Задыхаюсь. Бросаю в душную накрывающую волну горсточку грубых словечек. Мужики это любят.

Да: ему нравится. Он отвечает мне:

— Сучка.

Немею от восторга.

Петер, ты слышал, что я — сучка? Слов таких по-русски не знаешь? Мама не научила, а больше некому.

— Ты… с-сучка.

Тонкие длинные пальцы мертвой хваткой сцепляют запястья. Еще немного — я вскрикну и камнем полечу на дно.

Вскрикну: никто не знает, что это — от страха. Глупое тело: все не верит, что оттуда возвращаются.

…С некоторых пор обожаю красть у жен. Особенно — у фантастических.

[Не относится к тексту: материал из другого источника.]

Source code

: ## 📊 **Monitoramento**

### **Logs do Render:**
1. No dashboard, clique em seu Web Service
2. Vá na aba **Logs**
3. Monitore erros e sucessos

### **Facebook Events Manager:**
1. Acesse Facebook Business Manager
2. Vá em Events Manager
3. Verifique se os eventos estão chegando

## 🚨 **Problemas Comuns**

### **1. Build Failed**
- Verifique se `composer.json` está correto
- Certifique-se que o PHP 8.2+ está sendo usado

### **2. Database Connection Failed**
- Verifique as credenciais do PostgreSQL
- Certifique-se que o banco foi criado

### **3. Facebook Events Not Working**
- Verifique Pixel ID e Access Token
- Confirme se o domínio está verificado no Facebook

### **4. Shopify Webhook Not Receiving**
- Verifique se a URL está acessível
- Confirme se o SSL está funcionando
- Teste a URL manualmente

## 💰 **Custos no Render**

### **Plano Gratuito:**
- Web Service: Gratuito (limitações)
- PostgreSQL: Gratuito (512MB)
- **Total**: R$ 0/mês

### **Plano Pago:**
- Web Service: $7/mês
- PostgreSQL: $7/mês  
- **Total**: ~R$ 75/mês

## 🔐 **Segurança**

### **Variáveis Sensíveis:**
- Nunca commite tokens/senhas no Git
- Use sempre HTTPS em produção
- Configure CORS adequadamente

Хорошо, что Балашов мне не нужен. Иначе я сошла бы с ума.

От ревности.

От счастья.

Сошла бы с ума.

* * *

«Наполняйся же хмелем, Осушайся до дна. Только емкость поделим, но не крепость вина. Да и я не загублен, даже ежели впредь, кроме сходства зазубрин, общих черт не узреть.»

— Сходство зазубрин… Ложное чувство, что оно у меня — с Бродским. Даже хотела послать ему письмо, фотографии. Ну, фотоработы, конечно.

— А я-то уж представил себе: вскрывает Бродский конверт — а там Демьянова в купальнике.

— В то время ему как раз уже можно было жить по принципу «Зачем?». Я потерпела бы фиаско!

— Кто знает. Как-никак, сходство зазубрин.

— К сожалению, только у меня с ним. Но не у него со мной. На осколки одного разбитого сосуда мы не тянем.

— А мы с тобой на что тянем?

— Сам-то как думаешь?

— По крайней мере, мы одной крови.

— Вот-вот. Мы одинаковые осколки. Да только от разных сосудов.

— А значит… нас можно поменять местами. С Петером как-нибудь познакомишь?

Идиотская шутка. Начинаю злиться.

— Если тебе понадобится почувствовать себя женщиной — я устрою тебе это лучше любого Петера. И вообще, можешь три дня потерпеть и не упоминать при мне о жене, других женщинах и мужчинах?

— Демьянова, ты ревнуешь? Ревнуешь чужого мужа. И вообще — чужого человека. Потрясающе. Я тебя люблю.

Он — циник, не я.

Я хоть не употребляю это слово: любить. Не опошляю его.

* * *

Дождь разбросал огромные лужи.

Странно: Иван вовсе не боится навредить себе. То и дело подхватывает меня на руки и идет по воде, аки по суху. Ему наплевать на то, что ботинки скоро можно будет выжимать.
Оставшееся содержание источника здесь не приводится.